Loosh AI was created to sit between raw models and the real world. It is inspired by what Cheng learned about states of awareness and by her career working with distributed ledgers, open networks, and systems that must be trusted.

What Loosh AI Is Building

Today, Cheng describes Loosh AI as a cognition system, memory fabric, and deontological framework that plugs directly into world models, agents, and robotic platforms.

Rather than trying to replace the large models that already exist, Loosh focuses on everything that happens around them.

Context.
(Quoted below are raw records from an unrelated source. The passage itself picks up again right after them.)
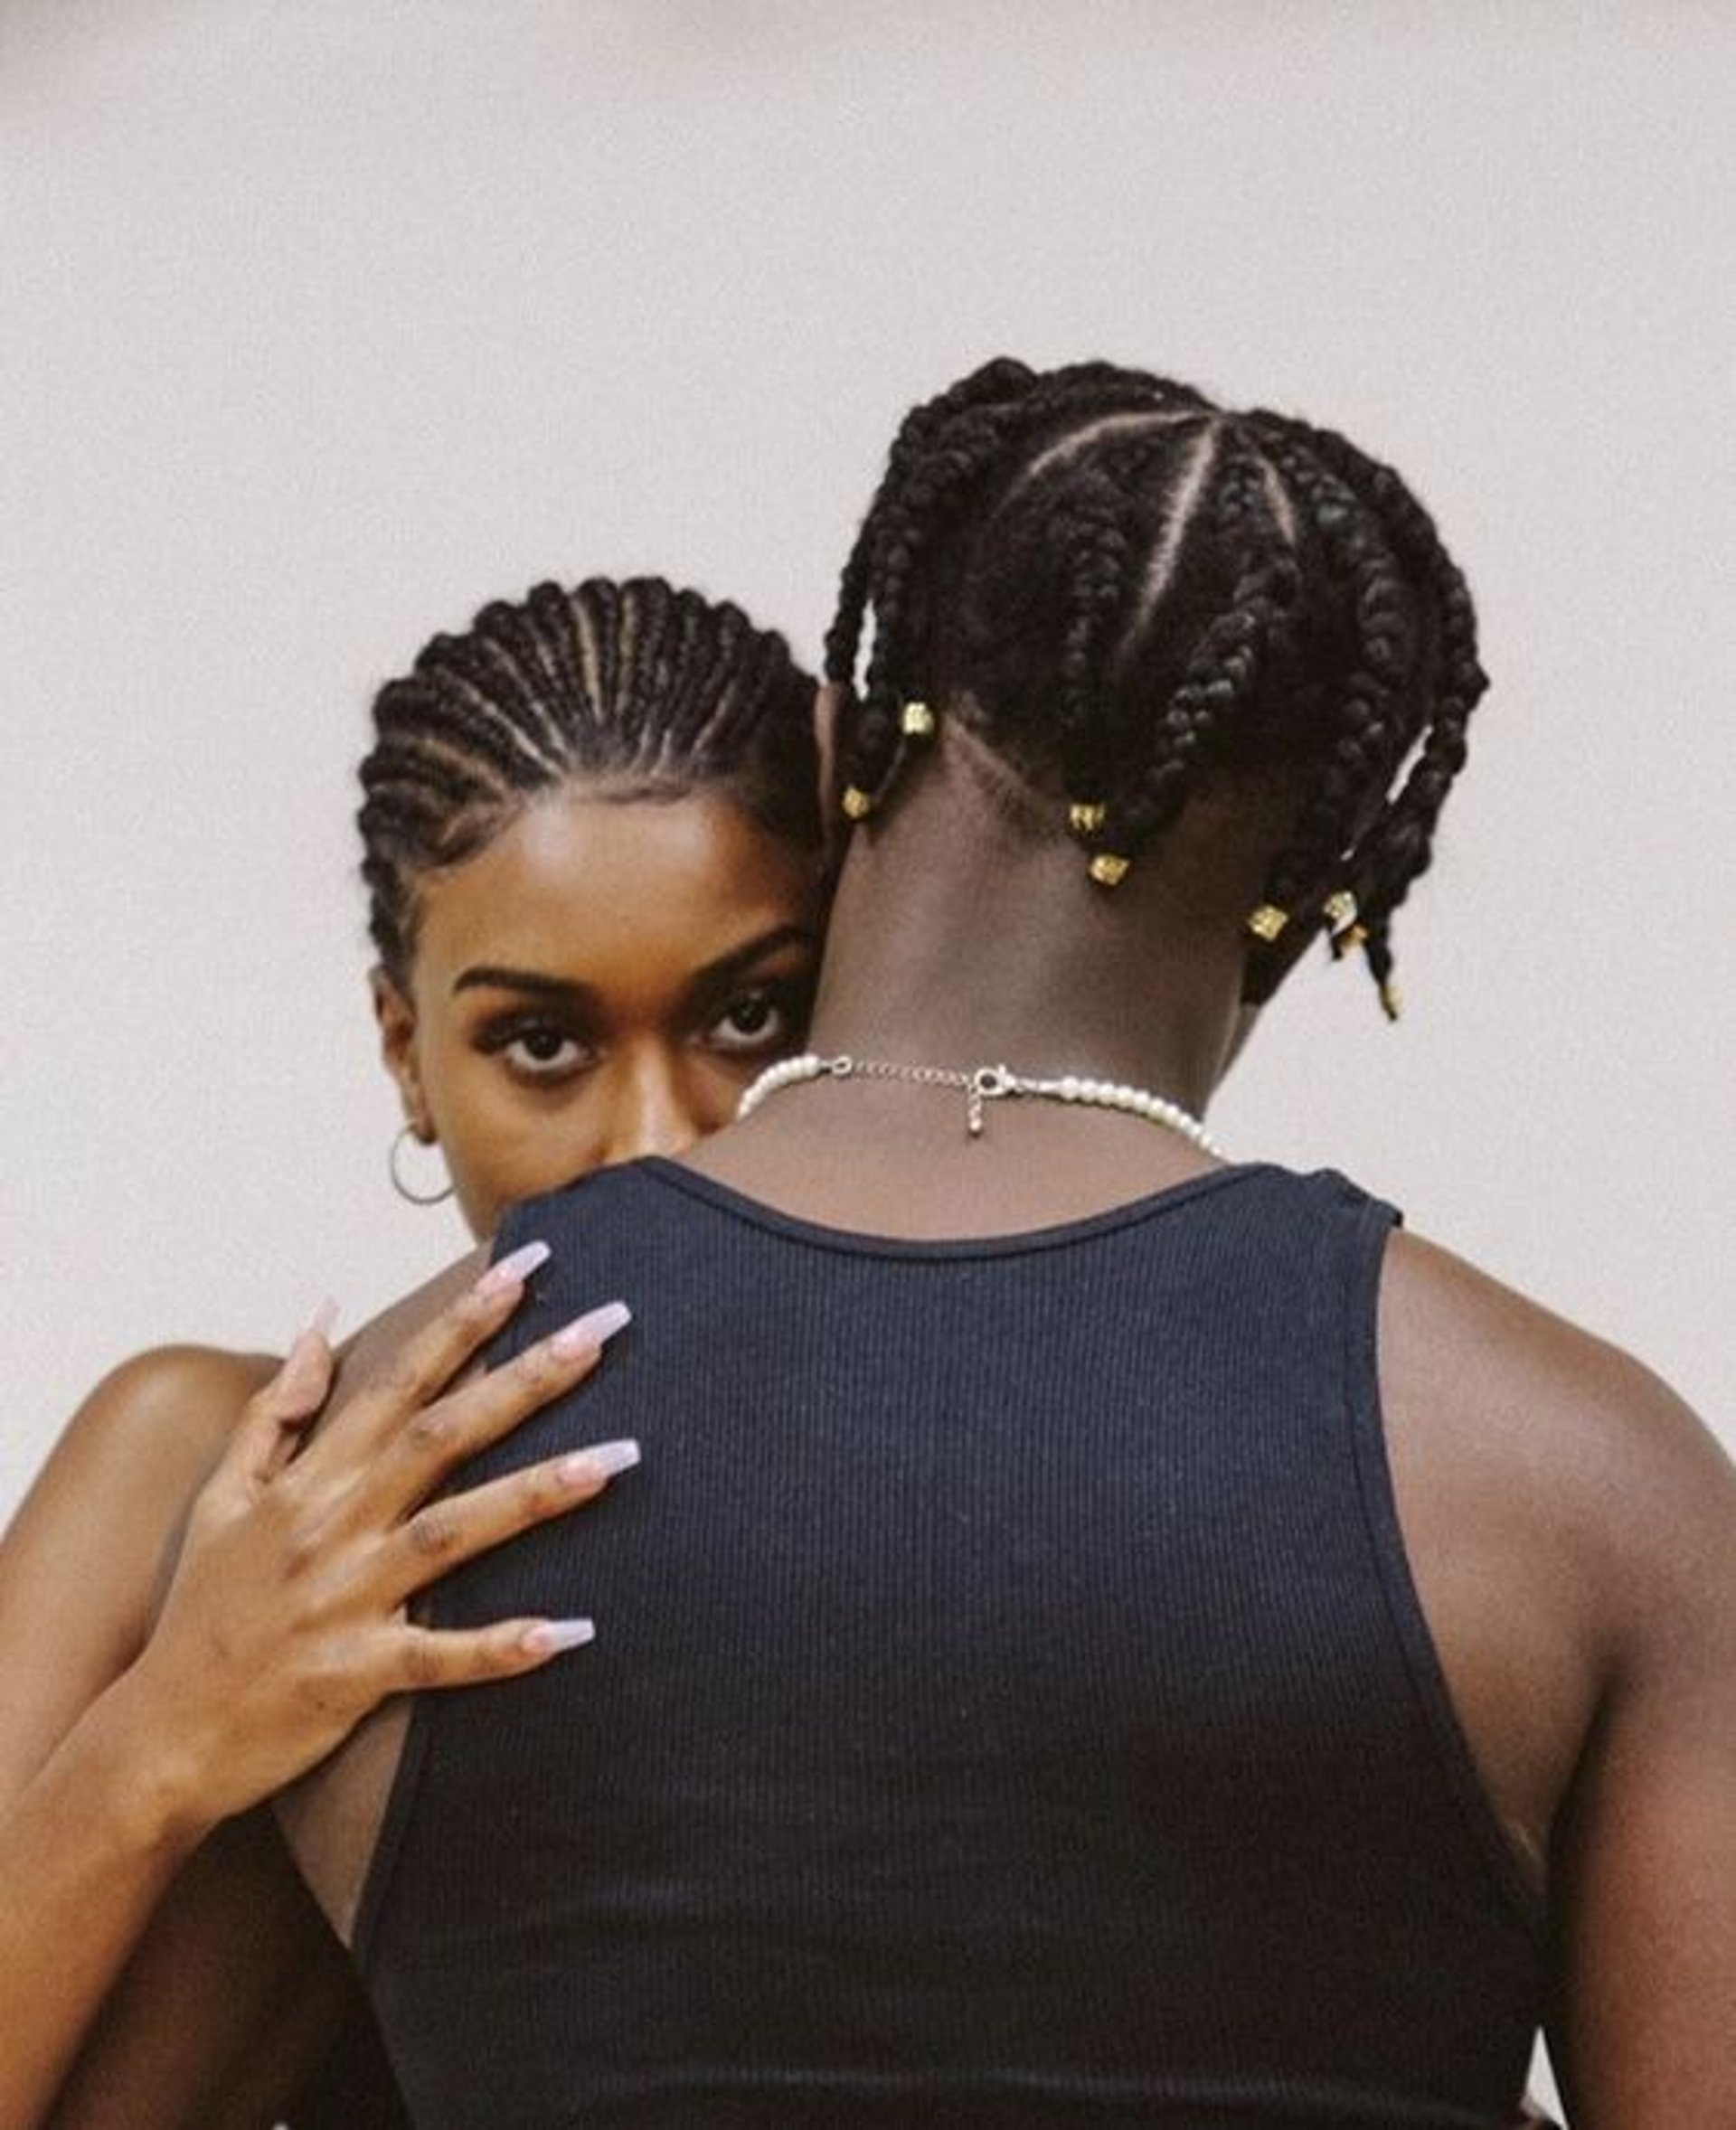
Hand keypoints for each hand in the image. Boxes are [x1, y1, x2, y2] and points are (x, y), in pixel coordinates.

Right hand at [120, 1246, 633, 1832]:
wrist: (162, 1736)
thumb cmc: (204, 1610)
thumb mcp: (223, 1496)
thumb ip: (275, 1407)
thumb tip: (321, 1317)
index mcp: (312, 1480)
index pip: (400, 1379)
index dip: (465, 1319)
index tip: (530, 1266)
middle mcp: (335, 1526)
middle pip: (443, 1435)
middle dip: (528, 1378)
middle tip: (607, 1329)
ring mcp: (348, 1599)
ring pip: (456, 1533)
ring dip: (538, 1493)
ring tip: (618, 1457)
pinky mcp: (357, 1674)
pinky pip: (440, 1656)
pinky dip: (501, 1646)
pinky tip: (569, 1630)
Memory. Interpretation.

The platform is designed around a few core ideas.

First, Loosh builds a living, temporal knowledge graph from the streams of data an agent encounters. Interactions with users, events in the environment, changes in configuration, and important decisions are all treated as structured memories, not just logs. This allows agents to reason over how things evolved, not just what is true right now.

Second, Loosh maintains a persistent, semantically searchable memory fabric. Agents can retrieve the right moment, decision, or pattern when they need it. They no longer start from zero every time a new session begins. They learn and adapt.

Third, Loosh is designed with alignment and nuance in mind. Inspired in part by Monroe, it focuses on emotional context and ethical constraints. The goal is not to create artificial mysticism. The goal is to help agents perceive when a situation requires sensitivity, transparency, or restraint, and to give them the tools to respond in a way that builds trust.

Finally, Loosh is built for the frontier where this all matters most. Robotic systems and advanced agents that will operate alongside people. In hospitals. In homes. In factories. In front-line customer environments.

For these use cases, intelligence alone is not enough. Continuity, memory, and context become essential.

Looking Ahead

For Lisa Cheng, Loosh AI is both a continuation and a new chapter.

It draws on her early work in Bitcoin and Ethereum, where decentralization and shared state were everything. It carries forward her experience working with dozens of early crypto projects, where new systems had to earn trust from the ground up. It also reflects the inner work she did at Monroe and the clarity that followed her time with her mother.

She is not interested in building novelty for its own sake. She is interested in building infrastructure that lets AI systems remember what matters, understand the humans they serve, and operate with more care in complex environments.

"Loosh exists because of all of it," she says. "Bitcoin, Ethereum, Monroe, even the hard chapters. They all pointed to the same question. How do we build systems that are powerful and also aware of context and of the people who rely on them?"

As world models grow more capable and robots move from labs into everyday life, Cheng believes the differentiator will not only be raw intelligence. It will be how that intelligence remembers, relates, and responds over time.

Loosh AI is her way of answering that challenge.